Records excerpted from a collection
○ ○ ○ ○

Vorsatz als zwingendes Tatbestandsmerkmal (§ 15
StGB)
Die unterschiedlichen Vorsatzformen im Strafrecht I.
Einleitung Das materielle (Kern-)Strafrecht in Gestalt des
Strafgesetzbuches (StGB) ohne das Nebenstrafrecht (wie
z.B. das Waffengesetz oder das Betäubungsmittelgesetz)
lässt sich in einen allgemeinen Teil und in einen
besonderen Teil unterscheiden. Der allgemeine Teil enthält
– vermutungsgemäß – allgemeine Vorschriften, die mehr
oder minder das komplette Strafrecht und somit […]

○ ○ ○ ○

▶ WHAT TO DO:
What is needed is each line of the entries that contains the word "oder".

▶ RESULT:
z.B. das Waffengesetz oder das Betäubungsmittelgesetz)
oder minder das komplette Strafrecht und somit […]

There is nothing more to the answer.